Sin dudas, los medios de comunicación serviles al poder real y económico, que generan odio, han hecho un enorme aporte para que Milei se haya convertido en el candidato más votado en las Paso. Este señor expresa con profunda violencia lo mismo que muchos medios reproducen cada día. Es una clara expresión de fascismo disfrazado de aparente “rebeldía” y “rock and roll”, dentro de un traje impecable, con peinados desalineados, la boca llena de gritos y palabras absurdas (aunque efectivas hasta el momento) y un cuerpo que hace ademanes montando un show que para muchos jóvenes, puede convertirse en un espectáculo peligrosamente encantador.

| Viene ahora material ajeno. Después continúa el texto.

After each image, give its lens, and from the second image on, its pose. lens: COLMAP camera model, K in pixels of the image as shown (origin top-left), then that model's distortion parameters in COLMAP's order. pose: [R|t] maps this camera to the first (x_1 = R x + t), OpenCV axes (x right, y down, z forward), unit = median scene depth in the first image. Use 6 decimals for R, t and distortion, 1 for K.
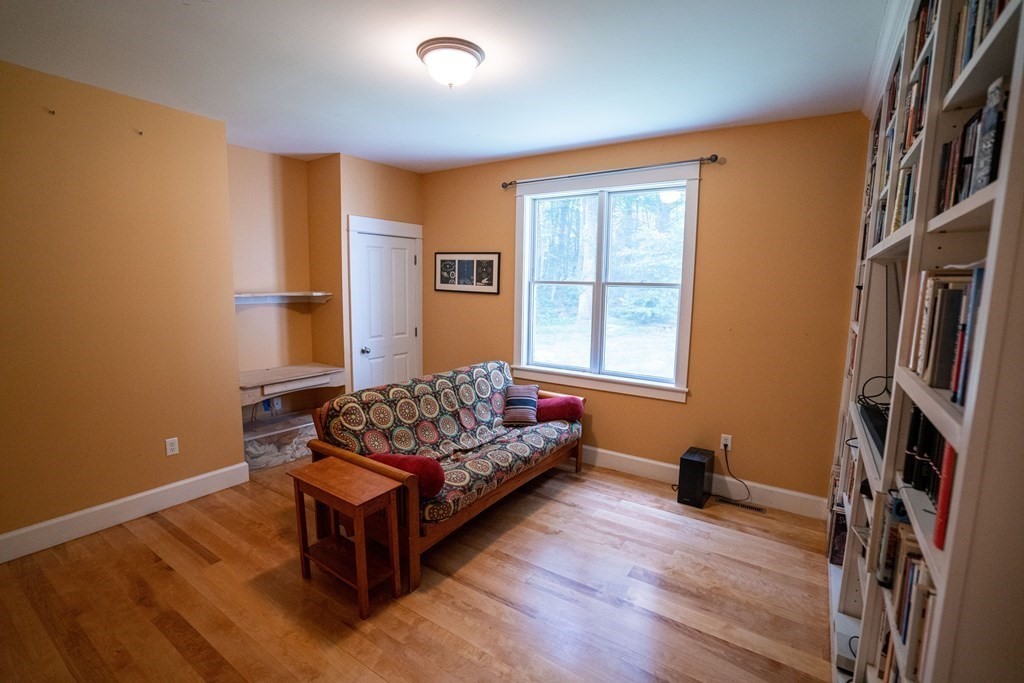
lens RADIAL K [[468.5, 0, 506.9], [0, 468.5, 338.9], [0, 0, 1]] dist [-0.051204, 0.015810]
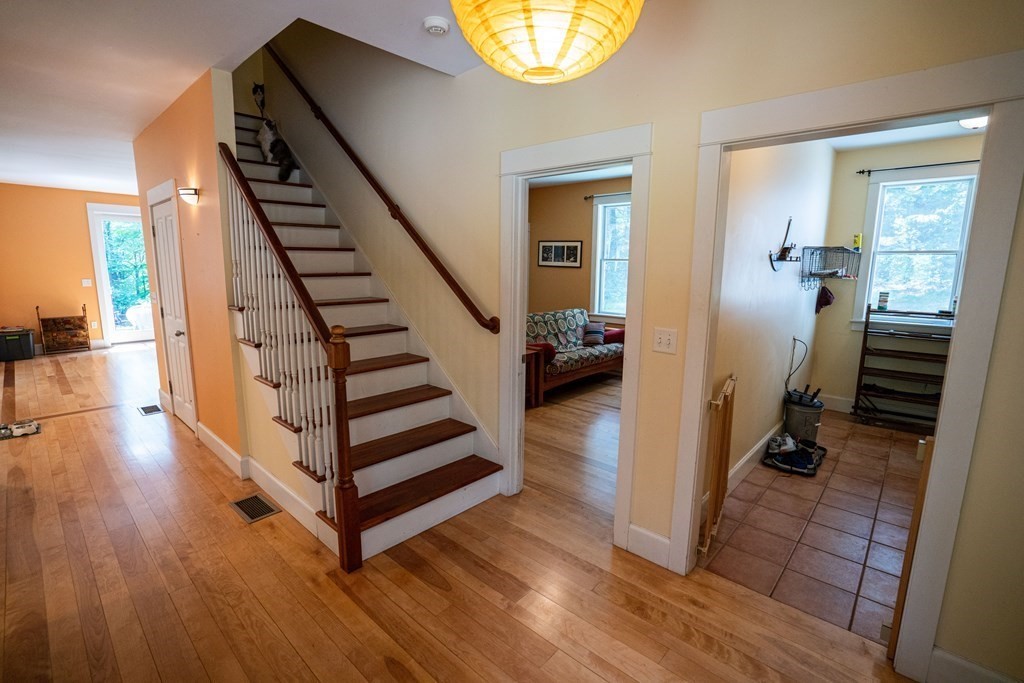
lens RADIAL K [[468.5, 0, 504.4], [0, 468.5, 335.3], [0, 0, 1]] dist [-0.051204, 0.015810]
pose [[0.986988, 0.017929, -0.159790, -0.019037], [-0.013574, 0.999507, 0.028305, 0.104319], [0.160219, -0.025768, 0.986745, -0.681901]]
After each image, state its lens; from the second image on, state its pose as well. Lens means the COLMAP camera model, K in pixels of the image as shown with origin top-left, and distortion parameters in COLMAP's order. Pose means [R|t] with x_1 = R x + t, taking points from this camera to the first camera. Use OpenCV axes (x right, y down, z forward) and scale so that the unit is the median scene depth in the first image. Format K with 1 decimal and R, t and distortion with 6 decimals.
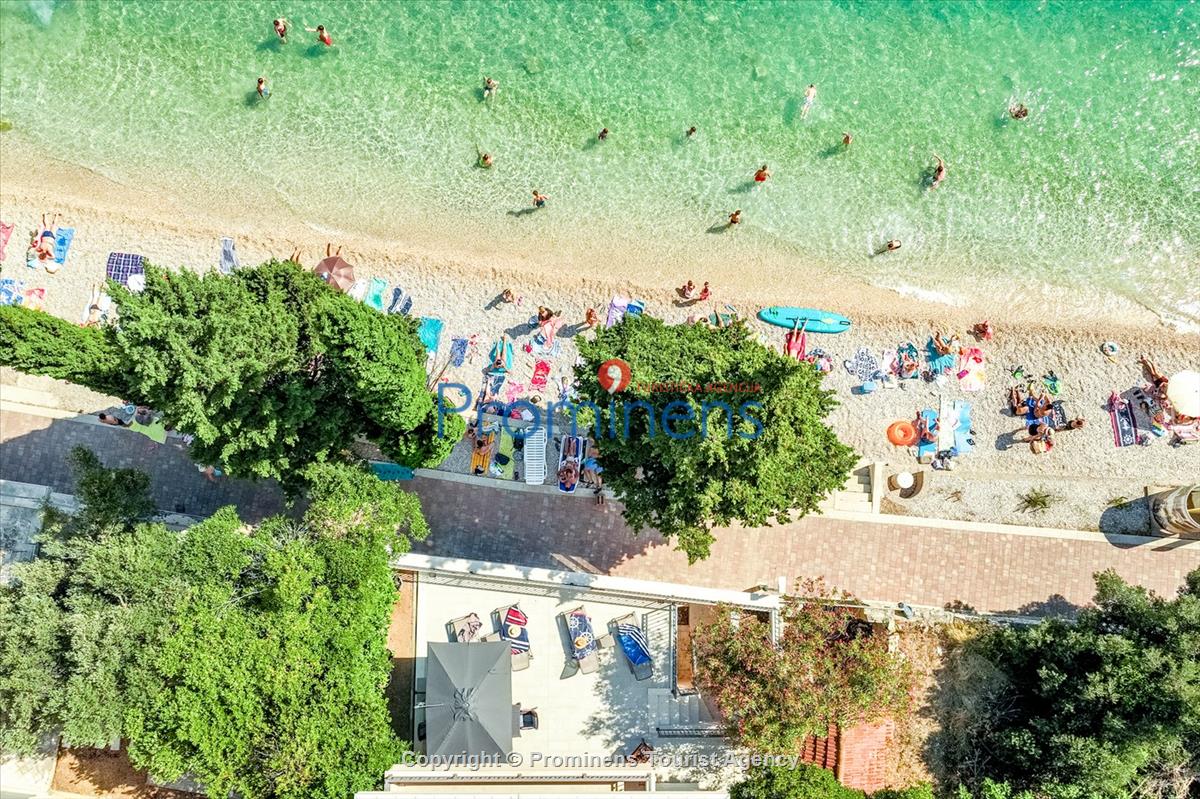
lens RADIAL K [[1001.1, 0, 597.3], [0, 1001.1, 400.4], [0, 0, 1]] dist [0.007664, -0.005045]
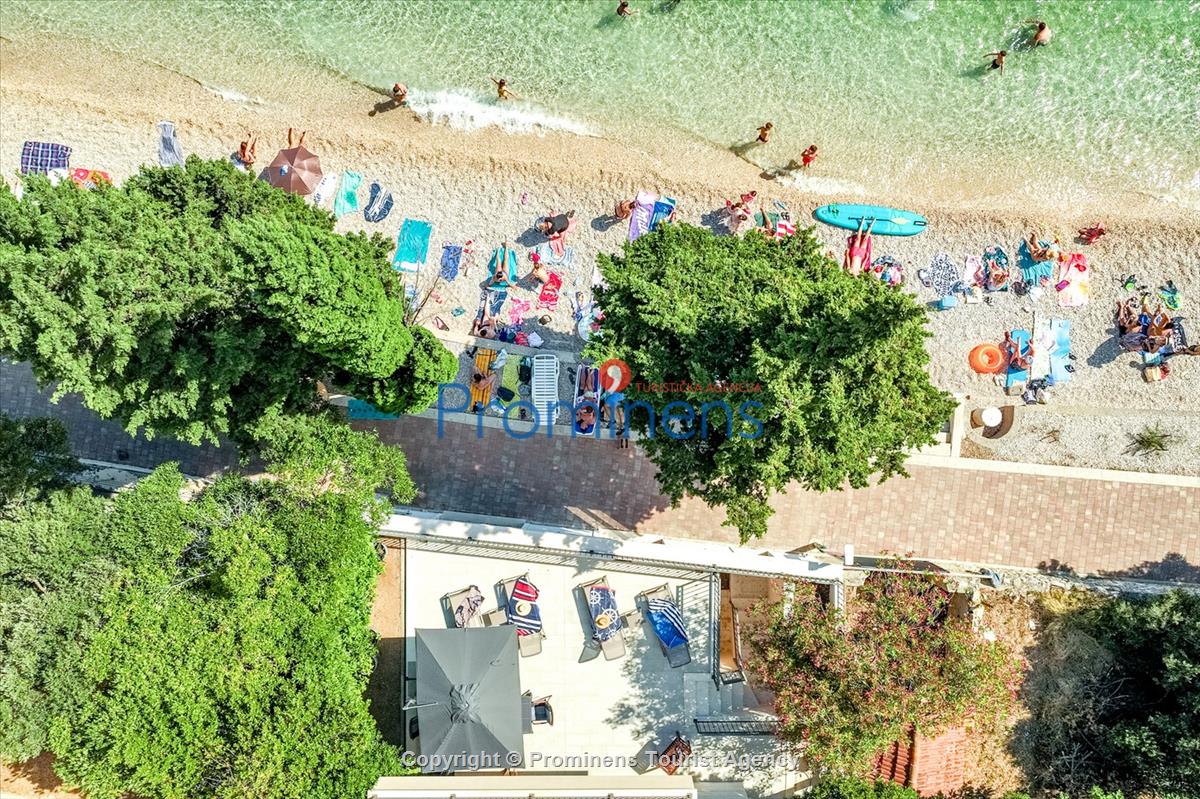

En honor a los 40 años de democracia (mientras esperamos que quienes nos gobiernan hagan lo que tienen que hacer, y mientras escuchamos los análisis de los expertos/as en el tema, que nos ayudan a comprender), las y los docentes tenemos tarea: educar a las nuevas generaciones para que tengan plena conciencia de sus derechos y asuman la responsabilidad/obligación de cuidarlos siempre, que puedan leer críticamente la realidad, que no caigan en la trampa del verdadero adoctrinamiento que imponen los medios de comunicación y las redes sociales, para que no consuman y reproduzcan todo lo que leen y escuchan, para que sean capaces de pensar por sí mismos/as. Porque como dice la querida Liliana Bodoc, “los docentes debemos traer de regreso la honra de «ser» contra la soberbia de «poseer». Los sueños apasionados contra las quimeras hollywoodenses, la luz de la diversidad contra los reflectores de las pasarelas. Debemos preparar a nuestros niños para la pelea del pensamiento, porque la opción es la pelea o la esclavitud”.
Ojalá que estemos a tiempo de cambiar el futuro que nos auguran los resultados de las últimas elecciones, y si no fuera posible, al menos, tenemos la obligación de preparar a nuestra juventud para lo que se viene, que no será nada fácil, porque lamentablemente nos costará sangre, sudor y lágrimas.